FirstNet Authority staff got first-hand experience with the difficulty of using radios while in bunker gear and working in structure fire conditions. Operating a radio with big, insulated gloves is difficult; understanding voice communication through a full face SCBA mask in a very noisy environment is even more difficult.  If you do not already know what the interior attack team is likely to be saying, sometimes it is impossible to understand the radio traffic.

Special emphasis was placed on providing communications among the various teams of fire fighters that must cooperate in a structure fire incident. FirstNet Authority staff participated in a scenario to learn about the number of different teams – sometime separated by distance and topography - that work together in a structure fire incident.  For example, a recent structure fire in the BMFPD service area saw quick response from six different fire departments plus the sheriff’s deputies, an ambulance company, another emergency services support group, and other county services.

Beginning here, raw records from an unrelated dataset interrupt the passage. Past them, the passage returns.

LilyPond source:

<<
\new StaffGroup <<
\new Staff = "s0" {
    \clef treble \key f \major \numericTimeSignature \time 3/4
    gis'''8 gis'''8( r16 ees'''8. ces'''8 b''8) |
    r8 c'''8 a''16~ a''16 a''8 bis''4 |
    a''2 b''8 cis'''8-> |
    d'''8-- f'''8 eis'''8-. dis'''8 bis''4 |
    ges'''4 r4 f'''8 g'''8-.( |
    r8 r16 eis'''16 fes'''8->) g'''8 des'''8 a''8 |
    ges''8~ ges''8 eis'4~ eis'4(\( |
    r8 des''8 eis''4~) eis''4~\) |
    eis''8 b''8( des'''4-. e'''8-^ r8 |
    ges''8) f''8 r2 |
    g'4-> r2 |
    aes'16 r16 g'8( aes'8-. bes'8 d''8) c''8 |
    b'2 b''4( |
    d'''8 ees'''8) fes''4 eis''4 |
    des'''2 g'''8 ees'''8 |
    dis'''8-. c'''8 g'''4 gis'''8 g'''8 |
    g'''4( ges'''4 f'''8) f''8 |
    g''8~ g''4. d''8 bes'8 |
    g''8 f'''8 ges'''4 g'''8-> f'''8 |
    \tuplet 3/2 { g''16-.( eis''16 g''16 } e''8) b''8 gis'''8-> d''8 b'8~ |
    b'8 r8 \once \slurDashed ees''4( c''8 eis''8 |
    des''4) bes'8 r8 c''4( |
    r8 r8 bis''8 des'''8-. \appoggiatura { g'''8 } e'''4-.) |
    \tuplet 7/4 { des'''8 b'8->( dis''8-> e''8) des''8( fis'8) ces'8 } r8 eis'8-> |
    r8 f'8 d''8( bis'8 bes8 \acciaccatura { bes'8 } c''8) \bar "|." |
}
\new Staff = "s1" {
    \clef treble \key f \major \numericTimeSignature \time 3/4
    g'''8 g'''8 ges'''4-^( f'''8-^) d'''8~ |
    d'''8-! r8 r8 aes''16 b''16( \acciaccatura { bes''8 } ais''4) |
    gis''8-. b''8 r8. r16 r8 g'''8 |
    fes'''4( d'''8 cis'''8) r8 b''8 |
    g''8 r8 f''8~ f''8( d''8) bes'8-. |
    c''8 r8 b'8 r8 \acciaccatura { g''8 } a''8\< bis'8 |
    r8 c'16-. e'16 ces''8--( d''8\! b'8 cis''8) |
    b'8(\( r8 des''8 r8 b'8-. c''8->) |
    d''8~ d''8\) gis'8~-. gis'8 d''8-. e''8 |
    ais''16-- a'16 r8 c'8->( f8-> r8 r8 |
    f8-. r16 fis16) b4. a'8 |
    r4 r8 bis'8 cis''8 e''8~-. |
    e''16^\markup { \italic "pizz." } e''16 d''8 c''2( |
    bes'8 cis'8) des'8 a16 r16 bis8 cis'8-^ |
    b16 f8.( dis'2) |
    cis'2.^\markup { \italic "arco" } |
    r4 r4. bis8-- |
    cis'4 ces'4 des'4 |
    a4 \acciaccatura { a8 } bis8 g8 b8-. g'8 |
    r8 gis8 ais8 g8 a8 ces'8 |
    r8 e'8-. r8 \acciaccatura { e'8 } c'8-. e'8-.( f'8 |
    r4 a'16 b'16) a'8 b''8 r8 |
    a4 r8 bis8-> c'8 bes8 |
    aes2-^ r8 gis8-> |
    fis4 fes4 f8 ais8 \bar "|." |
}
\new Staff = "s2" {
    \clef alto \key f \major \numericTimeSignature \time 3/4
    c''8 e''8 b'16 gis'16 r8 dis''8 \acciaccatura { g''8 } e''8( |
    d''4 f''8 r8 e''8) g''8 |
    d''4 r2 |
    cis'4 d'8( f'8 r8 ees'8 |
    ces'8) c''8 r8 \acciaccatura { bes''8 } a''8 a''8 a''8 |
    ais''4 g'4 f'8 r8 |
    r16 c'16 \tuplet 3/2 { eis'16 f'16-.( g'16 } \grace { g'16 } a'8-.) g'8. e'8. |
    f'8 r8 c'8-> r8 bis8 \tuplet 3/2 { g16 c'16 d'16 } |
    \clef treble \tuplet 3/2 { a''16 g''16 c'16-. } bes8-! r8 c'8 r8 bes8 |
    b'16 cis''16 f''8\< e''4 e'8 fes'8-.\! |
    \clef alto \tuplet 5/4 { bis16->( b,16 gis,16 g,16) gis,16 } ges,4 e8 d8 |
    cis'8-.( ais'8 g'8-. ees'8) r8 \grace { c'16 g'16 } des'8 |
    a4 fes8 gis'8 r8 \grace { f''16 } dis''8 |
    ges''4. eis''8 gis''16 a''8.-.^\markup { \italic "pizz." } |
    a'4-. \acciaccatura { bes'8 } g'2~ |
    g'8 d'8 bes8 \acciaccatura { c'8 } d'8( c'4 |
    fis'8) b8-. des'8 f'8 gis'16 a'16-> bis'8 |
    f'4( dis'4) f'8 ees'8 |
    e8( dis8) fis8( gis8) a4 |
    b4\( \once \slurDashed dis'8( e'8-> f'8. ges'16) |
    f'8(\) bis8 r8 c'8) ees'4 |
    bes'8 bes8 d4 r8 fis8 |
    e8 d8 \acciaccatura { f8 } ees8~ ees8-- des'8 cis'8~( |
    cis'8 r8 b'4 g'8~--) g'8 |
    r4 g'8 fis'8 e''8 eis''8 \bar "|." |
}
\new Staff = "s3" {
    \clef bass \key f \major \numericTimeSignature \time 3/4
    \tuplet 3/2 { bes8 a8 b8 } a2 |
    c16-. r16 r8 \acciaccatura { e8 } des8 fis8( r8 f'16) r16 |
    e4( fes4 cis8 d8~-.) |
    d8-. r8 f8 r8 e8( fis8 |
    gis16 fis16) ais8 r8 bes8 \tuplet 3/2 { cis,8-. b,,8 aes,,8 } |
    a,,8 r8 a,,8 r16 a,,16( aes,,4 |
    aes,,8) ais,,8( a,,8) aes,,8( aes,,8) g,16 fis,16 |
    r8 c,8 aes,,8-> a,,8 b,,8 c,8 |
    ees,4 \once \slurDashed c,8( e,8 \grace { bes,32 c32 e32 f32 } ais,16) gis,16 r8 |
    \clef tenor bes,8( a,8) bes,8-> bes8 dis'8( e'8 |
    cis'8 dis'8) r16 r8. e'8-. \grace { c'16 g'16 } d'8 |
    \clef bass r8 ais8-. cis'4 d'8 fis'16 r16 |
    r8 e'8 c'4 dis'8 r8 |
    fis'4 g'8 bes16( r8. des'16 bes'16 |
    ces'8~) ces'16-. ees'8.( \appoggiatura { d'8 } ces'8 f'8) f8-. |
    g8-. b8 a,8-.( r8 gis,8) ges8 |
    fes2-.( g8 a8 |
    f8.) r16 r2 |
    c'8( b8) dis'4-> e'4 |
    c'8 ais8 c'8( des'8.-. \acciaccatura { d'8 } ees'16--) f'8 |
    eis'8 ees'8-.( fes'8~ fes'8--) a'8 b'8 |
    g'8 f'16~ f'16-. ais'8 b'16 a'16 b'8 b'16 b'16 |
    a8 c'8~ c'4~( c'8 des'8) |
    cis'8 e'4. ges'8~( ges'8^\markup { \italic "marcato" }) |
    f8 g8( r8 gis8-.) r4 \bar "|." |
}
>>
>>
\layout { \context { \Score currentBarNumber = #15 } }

After the familiarization with bunker gear, SCBA and various tools used by firefighters, the FirstNet Authority staff went back out to the fire engine.  The Boulder Mountain Fire engineer started up the engine then activated the pumps and increased the RPMs to the level that would be needed to supply water to an interior attack team.  In a typical situation the pumps would have to generate about 170 PSI to provide the appropriate hose pressure and amount of water needed.  FirstNet Authority staff easily understood why the engineer needs to wear headphones to be able to hear radio traffic from the interior attack team (on the other end of the hose), the Operations Officer, and the Incident Commander.  The engine noise is significant.

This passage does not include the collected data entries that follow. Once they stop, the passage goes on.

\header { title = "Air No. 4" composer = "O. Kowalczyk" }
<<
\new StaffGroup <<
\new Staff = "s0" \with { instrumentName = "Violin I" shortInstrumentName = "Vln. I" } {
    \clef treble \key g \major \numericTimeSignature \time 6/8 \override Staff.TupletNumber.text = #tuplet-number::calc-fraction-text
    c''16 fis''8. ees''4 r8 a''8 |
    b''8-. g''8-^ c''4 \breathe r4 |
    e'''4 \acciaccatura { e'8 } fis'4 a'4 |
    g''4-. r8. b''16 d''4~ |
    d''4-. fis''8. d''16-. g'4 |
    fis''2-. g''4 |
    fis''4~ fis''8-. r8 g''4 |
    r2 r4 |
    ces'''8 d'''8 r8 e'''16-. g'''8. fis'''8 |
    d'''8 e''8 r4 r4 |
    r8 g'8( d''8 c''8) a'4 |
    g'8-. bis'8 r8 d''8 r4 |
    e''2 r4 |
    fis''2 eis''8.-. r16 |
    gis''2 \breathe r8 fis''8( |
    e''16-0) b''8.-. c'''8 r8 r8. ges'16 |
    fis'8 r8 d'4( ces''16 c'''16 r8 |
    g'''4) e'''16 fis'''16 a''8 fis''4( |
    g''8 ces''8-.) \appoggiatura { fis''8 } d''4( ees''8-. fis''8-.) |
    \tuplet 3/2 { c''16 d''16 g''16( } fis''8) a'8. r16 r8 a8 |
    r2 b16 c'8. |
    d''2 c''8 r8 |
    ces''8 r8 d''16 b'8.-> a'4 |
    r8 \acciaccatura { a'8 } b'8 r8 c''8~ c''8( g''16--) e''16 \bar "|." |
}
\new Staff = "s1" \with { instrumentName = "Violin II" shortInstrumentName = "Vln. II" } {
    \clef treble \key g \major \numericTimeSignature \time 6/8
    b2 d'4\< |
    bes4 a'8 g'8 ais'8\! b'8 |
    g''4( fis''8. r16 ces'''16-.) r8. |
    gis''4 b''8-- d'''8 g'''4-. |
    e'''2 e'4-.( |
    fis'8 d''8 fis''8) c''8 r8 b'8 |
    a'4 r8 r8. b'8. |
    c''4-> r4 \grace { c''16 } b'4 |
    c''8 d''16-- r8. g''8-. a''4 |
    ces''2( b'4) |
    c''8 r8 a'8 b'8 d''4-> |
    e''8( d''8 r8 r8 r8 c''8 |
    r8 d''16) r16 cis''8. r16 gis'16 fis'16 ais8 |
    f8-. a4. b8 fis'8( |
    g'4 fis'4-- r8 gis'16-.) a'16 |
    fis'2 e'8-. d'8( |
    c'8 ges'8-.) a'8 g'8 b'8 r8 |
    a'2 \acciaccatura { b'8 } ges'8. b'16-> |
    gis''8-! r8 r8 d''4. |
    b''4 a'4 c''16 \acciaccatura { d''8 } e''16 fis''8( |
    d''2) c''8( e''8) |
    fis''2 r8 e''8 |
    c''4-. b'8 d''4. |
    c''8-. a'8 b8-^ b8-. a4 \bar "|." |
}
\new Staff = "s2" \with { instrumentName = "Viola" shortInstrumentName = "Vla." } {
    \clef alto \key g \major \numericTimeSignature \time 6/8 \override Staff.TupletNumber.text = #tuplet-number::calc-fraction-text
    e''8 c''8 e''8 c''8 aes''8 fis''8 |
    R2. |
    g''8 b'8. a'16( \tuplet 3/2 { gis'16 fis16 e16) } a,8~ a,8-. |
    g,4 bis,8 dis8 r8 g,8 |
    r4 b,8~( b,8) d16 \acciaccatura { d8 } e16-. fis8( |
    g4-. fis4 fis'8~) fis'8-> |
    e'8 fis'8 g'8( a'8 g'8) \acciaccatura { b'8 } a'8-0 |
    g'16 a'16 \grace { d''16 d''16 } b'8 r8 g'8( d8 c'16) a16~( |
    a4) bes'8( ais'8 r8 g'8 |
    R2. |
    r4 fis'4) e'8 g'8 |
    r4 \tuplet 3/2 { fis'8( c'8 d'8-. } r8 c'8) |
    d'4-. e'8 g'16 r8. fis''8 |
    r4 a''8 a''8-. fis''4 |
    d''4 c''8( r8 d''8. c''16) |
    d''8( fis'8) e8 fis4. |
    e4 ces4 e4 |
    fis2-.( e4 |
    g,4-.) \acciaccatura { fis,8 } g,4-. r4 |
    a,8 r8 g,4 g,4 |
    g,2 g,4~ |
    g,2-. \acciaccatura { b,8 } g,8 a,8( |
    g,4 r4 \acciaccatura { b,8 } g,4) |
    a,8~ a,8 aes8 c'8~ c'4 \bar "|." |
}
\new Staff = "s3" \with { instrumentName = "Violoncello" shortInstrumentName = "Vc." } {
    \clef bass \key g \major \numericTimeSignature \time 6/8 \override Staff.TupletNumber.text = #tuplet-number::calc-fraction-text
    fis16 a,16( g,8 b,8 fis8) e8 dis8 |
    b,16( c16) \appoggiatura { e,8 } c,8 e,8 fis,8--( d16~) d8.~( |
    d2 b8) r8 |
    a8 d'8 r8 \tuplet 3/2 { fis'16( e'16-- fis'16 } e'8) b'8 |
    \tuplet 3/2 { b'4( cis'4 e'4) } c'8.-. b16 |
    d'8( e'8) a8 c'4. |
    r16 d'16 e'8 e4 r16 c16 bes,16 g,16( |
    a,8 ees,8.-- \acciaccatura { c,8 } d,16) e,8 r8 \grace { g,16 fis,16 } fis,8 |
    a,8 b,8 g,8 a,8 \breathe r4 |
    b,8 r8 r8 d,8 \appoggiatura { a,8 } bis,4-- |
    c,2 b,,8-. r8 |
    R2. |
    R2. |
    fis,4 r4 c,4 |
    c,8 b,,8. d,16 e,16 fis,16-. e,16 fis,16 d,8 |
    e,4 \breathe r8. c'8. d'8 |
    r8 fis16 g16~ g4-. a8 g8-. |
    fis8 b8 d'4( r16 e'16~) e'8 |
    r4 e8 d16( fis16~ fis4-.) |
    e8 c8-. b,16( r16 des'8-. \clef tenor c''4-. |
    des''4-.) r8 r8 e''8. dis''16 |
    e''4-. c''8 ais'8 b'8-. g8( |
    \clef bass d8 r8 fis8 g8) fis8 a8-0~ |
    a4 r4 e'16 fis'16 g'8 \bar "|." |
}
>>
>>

Throughout the entire demonstration/familiarization session, there was a lively question and answer exchange between firefighters and FirstNet Authority staff.  A number of potential mobile technology solutions were discussed including:

  • “Hardening,” or ruggedization, of devices, so that they could operate in harsh environmental conditions;
  • Device design that would enable firefighters to be able to operate mobile devices while wearing bunker gear, SCBA, and conducting very strenuous activities in harsh environments;
  • Bridging between LMR radio channels and broadband voice MCPTT groups;
  • Opportunities for building additional sensor and/or communication technology into firefighting equipment such as SCBA gear;
  • Using IoT to link such things as gas detectors, thermal imaging cameras, etc. to broadband devices that firefighters can use;
  • The need for common use of critical applications by ALL first responder agencies in an area so that such applications are helpful to agencies that are likely to be working together as a unified team in large and/or complex emergency incidents; and
  • Off-network device-to-device (D2D) communication (aka "direct mode" and "locally-routed path”/repeater for 4G techies) while out of cellular coverage will be a critical success factor for MCPTT adoption by firefighters, especially in rural mountainous regions.

Challenges typical of many rural and volunteer departments were also discussed, including coverage and costs of devices. Overall, all participants appreciated the opportunity for the FirstNet Authority technical team and local firefighters to interact, get hands-on experience and share questions and concerns.  Both FirstNet Authority staff and BMFPD firefighters are planning for continuing opportunities to learn from each other to meet the emerging communication needs of firefighters.